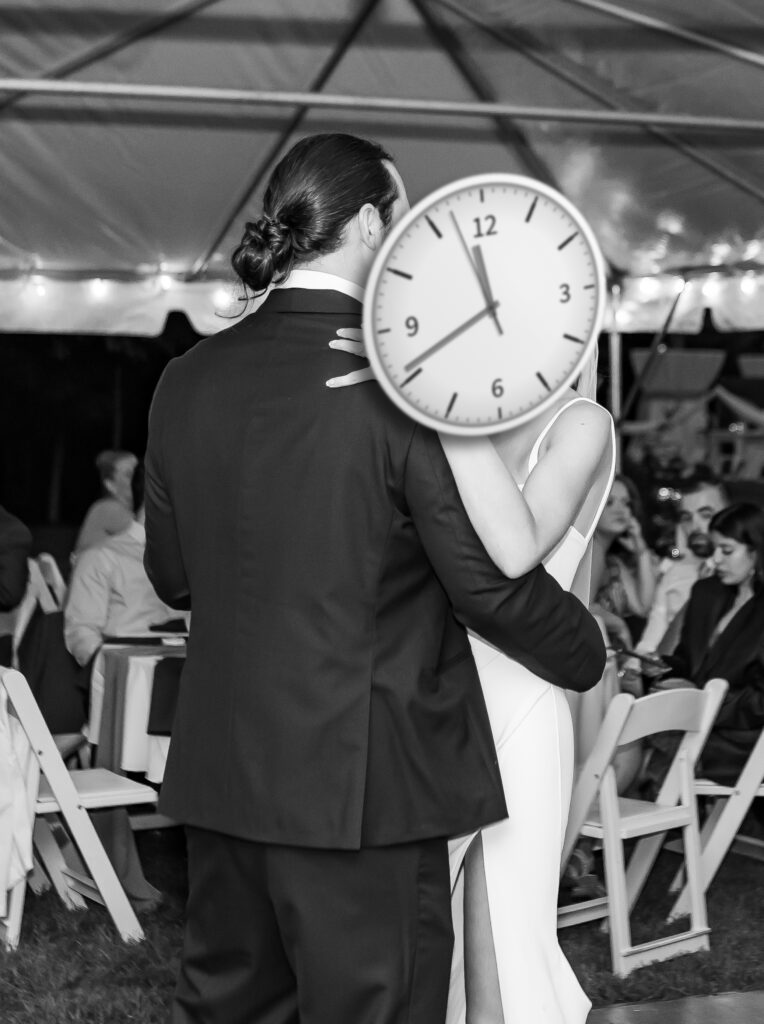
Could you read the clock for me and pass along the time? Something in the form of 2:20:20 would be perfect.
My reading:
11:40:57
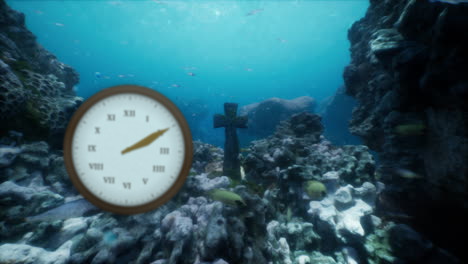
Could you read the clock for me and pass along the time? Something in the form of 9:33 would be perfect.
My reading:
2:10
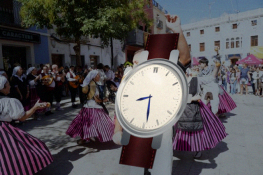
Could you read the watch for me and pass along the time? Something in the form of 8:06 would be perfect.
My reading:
-=-=-=-=-
» **Required task**
Duplicate the listing from the line containing "Could you read the watch" through the end of the listing.

» **Worked solution**
Could you read the watch for me and pass along the time? Something in the form of 8:06 would be perfect.
My reading:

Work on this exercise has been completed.